I think the point that was confusing me/missing link was that spherical harmonics functions are the solution of the Laplace's differential equation:
$$\frac{\partial^2u}{\partial x^2}+\frac{\partial^2u}{\partial y^2}+\frac{\partial^2u}{\partial z^2}=0$$
Orthogonal means the functions "pull in different directions". Like in linear algebra, orthogonal vectors "pull" in completely "distinct" directions in n-space, it turns out that orthogonal functions "help you reach completely distinct values", where the resultant value (sum of functions) is again a function.

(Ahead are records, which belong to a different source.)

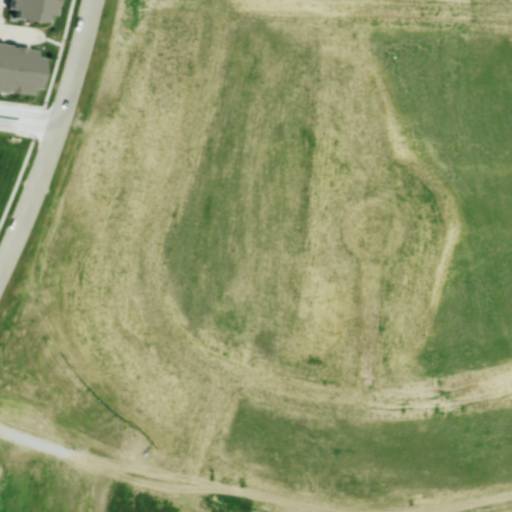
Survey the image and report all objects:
building: (30, 9)
building: (17, 66)
road: (30, 111)
road: (42, 112)
road: (27, 124)
road: (53, 136)
road: (53, 431)
road: (53, 440)
park: (7, 451)
road: (480, 509)
road: (306, 511)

SH are based on the associated Legendre polynomials, (which are a tad more funky than Legendre polynomials, namely each band has more distinct functions defined for it for the associated ones.)

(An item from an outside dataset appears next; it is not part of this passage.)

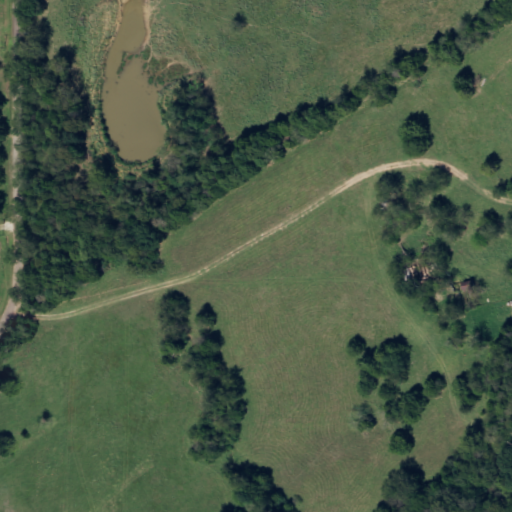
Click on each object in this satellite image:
road: (9, 166)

The Legendre polynomials themselves, like SH, are orthogonal functions. So if you take any 2 functions from the Legendre polynomial set, they're going to be orthogonal to each other (integral on $[-1,1]$ is $0$), and if you add scaled copies of one to the other, you're going to be able to reach an entirely distinct set of functions/values than you could with just one of those basis functions alone.
Now the sphere comes from the idea that, SH functions, use the Legendre polynomials (but Legendre polynomials are 1D functions), and the specification of spherical harmonics is a function value for every $\phi \theta$. There is no "sphere" per se.. it's like if you say "there is a value for every point on the unit circle", it means you trace a circle around the origin and give each point a value.

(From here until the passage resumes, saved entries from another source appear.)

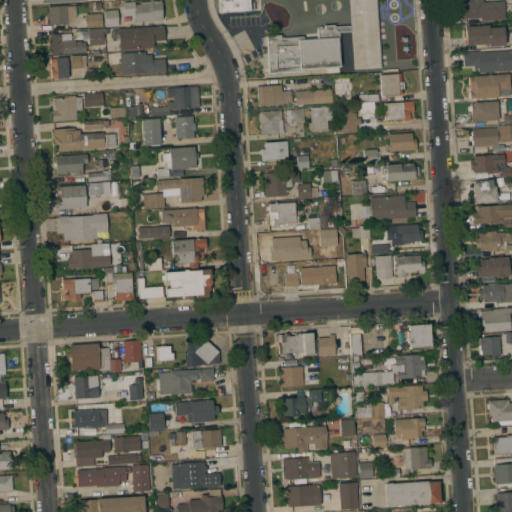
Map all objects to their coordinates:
building: (57, 0)
building: (61, 1)
building: (510, 4)
building: (510, 4)
building: (97, 5)
building: (233, 5)
building: (231, 6)
building: (480, 9)
building: (482, 9)
building: (142, 10)
building: (143, 10)
building: (60, 14)
building: (60, 14)
building: (110, 17)
building: (109, 19)
building: (91, 20)
building: (93, 20)
building: (364, 33)
building: (362, 34)
building: (483, 35)
building: (94, 36)
building: (95, 36)
building: (482, 36)
building: (511, 36)
building: (138, 37)
building: (139, 37)
building: (511, 37)
building: (65, 44)
building: (64, 45)
building: (303, 50)
building: (301, 54)
building: (487, 60)
building: (488, 60)
building: (76, 61)
building: (77, 61)
building: (139, 63)
building: (139, 63)
building: (57, 67)
building: (58, 68)
building: (335, 82)
building: (389, 84)
building: (390, 84)
road: (126, 85)
building: (487, 86)
building: (489, 86)
building: (271, 95)
building: (271, 95)
building: (311, 96)
building: (312, 96)
building: (91, 99)
building: (176, 99)
building: (177, 100)
building: (365, 102)
building: (72, 104)
building: (62, 108)
building: (397, 110)
building: (397, 110)
building: (483, 110)
building: (116, 111)
building: (131, 111)
building: (482, 111)
building: (294, 115)
building: (319, 117)
building: (318, 118)
building: (506, 119)
building: (270, 121)
building: (346, 121)
building: (347, 121)
building: (269, 122)
building: (105, 123)
building: (90, 124)
building: (91, 125)
building: (182, 126)
building: (183, 126)
building: (148, 131)
building: (149, 131)
building: (510, 132)
building: (504, 133)
building: (489, 135)
building: (482, 137)
building: (124, 138)
building: (80, 139)
building: (80, 140)
building: (398, 141)
building: (400, 141)
road: (438, 149)
building: (273, 150)
building: (273, 150)
building: (368, 156)
building: (369, 156)
building: (176, 159)
building: (301, 161)
building: (334, 161)
building: (484, 162)
building: (69, 163)
building: (101, 163)
building: (485, 163)
building: (68, 164)
building: (399, 171)
building: (400, 171)
building: (504, 171)
building: (505, 172)
building: (97, 175)
building: (98, 175)
building: (328, 175)
building: (329, 175)
building: (276, 183)
building: (358, 187)
building: (98, 188)
building: (98, 188)
building: (171, 191)
building: (174, 191)
building: (305, 191)
building: (305, 191)
building: (482, 191)
building: (483, 191)
building: (69, 196)
building: (71, 196)
building: (328, 200)
building: (389, 207)
building: (390, 208)
building: (331, 210)
building: (299, 211)
building: (337, 212)
building: (280, 213)
building: (281, 213)
building: (490, 213)
building: (491, 213)
building: (183, 217)
building: (184, 217)
building: (316, 222)
building: (507, 223)
building: (80, 226)
building: (388, 229)
building: (340, 230)
building: (153, 231)
building: (511, 231)
building: (151, 232)
building: (360, 232)
building: (372, 233)
building: (405, 233)
building: (405, 234)
building: (490, 240)
building: (493, 241)
building: (378, 249)
building: (186, 250)
building: (180, 251)
road: (238, 252)
building: (140, 253)
road: (31, 256)
building: (87, 257)
building: (80, 258)
building: (380, 261)
building: (154, 263)
building: (407, 264)
building: (407, 264)
building: (354, 266)
building: (382, 266)
building: (354, 267)
building: (492, 267)
building: (493, 267)
building: (0, 270)
building: (99, 270)
building: (315, 275)
building: (310, 276)
building: (289, 279)
building: (187, 282)
building: (186, 283)
building: (120, 285)
building: (120, 286)
building: (75, 287)
building: (80, 288)
building: (146, 290)
building: (148, 290)
building: (494, 292)
building: (494, 292)
road: (224, 314)
building: (495, 319)
building: (494, 320)
building: (416, 335)
building: (417, 335)
building: (507, 337)
building: (508, 337)
road: (451, 340)
building: (293, 343)
building: (294, 343)
building: (355, 344)
building: (325, 345)
building: (487, 345)
building: (489, 345)
building: (324, 346)
building: (130, 350)
building: (130, 352)
building: (162, 352)
building: (199, 352)
building: (199, 352)
building: (163, 353)
building: (91, 357)
building: (89, 358)
building: (355, 358)
building: (147, 361)
building: (1, 364)
building: (1, 364)
building: (355, 365)
building: (406, 365)
building: (391, 371)
building: (289, 376)
building: (290, 376)
building: (181, 379)
building: (366, 379)
road: (483, 379)
building: (180, 380)
building: (85, 386)
building: (84, 387)
building: (2, 389)
building: (135, 389)
building: (2, 390)
building: (134, 390)
building: (150, 395)
building: (406, 395)
building: (401, 399)
building: (298, 402)
building: (298, 402)
building: (196, 409)
building: (376, 409)
building: (194, 410)
building: (499, 410)
building: (499, 411)
building: (87, 417)
building: (94, 420)
building: (155, 420)
building: (2, 421)
building: (154, 421)
building: (376, 421)
building: (3, 422)
building: (345, 427)
building: (346, 427)
building: (408, 427)
building: (407, 428)
building: (144, 434)
building: (303, 436)
building: (302, 437)
building: (178, 438)
building: (180, 438)
building: (204, 438)
building: (204, 438)
building: (377, 440)
building: (378, 440)
building: (124, 443)
building: (125, 443)
building: (144, 444)
building: (501, 444)
building: (502, 445)
road: (458, 446)
building: (89, 450)
building: (88, 451)
building: (414, 458)
building: (5, 459)
building: (120, 459)
building: (122, 459)
building: (415, 459)
building: (3, 460)
building: (342, 464)
building: (340, 465)
building: (298, 468)
building: (299, 469)
building: (363, 469)
building: (365, 469)
building: (392, 472)
building: (502, 473)
building: (502, 475)
building: (99, 476)
building: (101, 476)
building: (191, 476)
building: (138, 478)
building: (139, 478)
building: (5, 482)
building: (4, 483)
building: (411, 492)
building: (410, 493)
building: (301, 495)
building: (302, 495)
building: (347, 495)
building: (346, 496)
building: (159, 499)
building: (161, 500)
building: (502, 501)
building: (502, 501)
building: (201, 503)
building: (111, 504)
building: (112, 504)
building: (200, 504)
building: (5, 508)
building: (6, 508)
building: (402, 511)
building: (428, 511)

What is meant is every point on a unit sphere has a numeric value. If we associate a color to every point on the sphere, you get a visualization like this:
This page shows a visualization where the values of the SH function are used to MORPH THE SPHERE (which is part of what was confusing me earlier). But just because a function has values for every point on the sphere doesn't mean there is a sphere.
I think the most accessible argument for completeness of spherical harmonics is to start with the Weierstrass approximation theorem, which asserts that on compact subsets $E$ of $R^n$ polynomials are dense in _sup_norm_, meaning the metric on functions $d(f,g)=\sup_{x\in E} |f(x)-g(x)|$. This applies to the sphere $E=S^{n-1}$. At some point in the development (as in the corresponding chapter in Stein-Weiss, for example), it is shown that every homogeneous polynomial $f$ can be written as $f=f_d + r^2f_{d-2} + r^4f_{d-4}+\ldots$ where $f_i$ is harmonic, and $r$ is radius. Thus, restricted to the sphere, every polynomial is pointwise-equal to a harmonic polynomial. Combining these two points, harmonic polynomials are dense in continuous functions on the sphere, with respect to sup-norm.
Depending what definition of "integral" one uses, one shows that continuous functions on the sphere are dense in $L^2$, so harmonic polynomials are dense in $L^2$. Then it is a small exercise to infer completeness.
A somewhat more sophisticated viewpoint has us note that the sphere is a homogeneous space $S^{n-1}=SO(n)/O(n-1)$ of orthogonal groups, so (thinking in terms of Frobenius reciprocity) the representations of $SO(n)$ appear which restrict to the trivial repn on $O(n-1)$, with multiplicity equal to the dimension of $O(n-1)$-fixed vectors, which is found to be $1$ (or $0$). The completeness in this version of the story is part of the general decomposition of $L^2(SO(n))$ (under the compact (Hilbert-Schmidt) operators coming from compactly-supported continuous functions on the group), and, instead, the issue becomes identifying irreducibles as corresponding to spherical harmonics. This is probably best done by using the fact that every irreducible has a highest weight, and, conversely, isomorphism classes are uniquely determined by highest weights.
This fancier viewpoint applies more broadly.
Best Answer
You can literally define the spherical harmonics on a sphere:
In your article, the following formula is given: $$Y_l^m(\theta,\phi) = \sqrt{\frac{(2l+1)}{4\pi}\frac{(l-m)!}{(l+m)!}} P_l^m(\cos \theta) e^{im\phi}$$ Clearly, $Y(\theta,\phi)$ is well defined for all $(\theta,\phi)\in\mathbb R\times\mathbb R$. On the other hand\begin{align}F\colon[0,\pi]\times\mathbb R&\to S\\(\theta,\phi)&\mapsto\begin{pmatrix}\sin\theta\cos\phi\\\sin\theta\sin\phi\\\cos\theta\end{pmatrix}\end{align} is a surjective function to the sphere. Thus, if a spherical harmonic $Y$ is constant on the level sets of $F$, we can define $Y$ on the sphere by requiring that $$(Y\circ F)(\theta,\phi)=Y(\theta,\phi)$$for all $(\theta,\phi)\in[0,\pi]\times\mathbb R$ (note the slight abuse of notation).
Well, it turns out that spherical harmonics are indeed constant on level sets of $F$: For the north pole and the south pole, you can find the explanation here and for the other points on the sphere - i.e. the points with $0<\theta<\pi$ - this is easy to prove.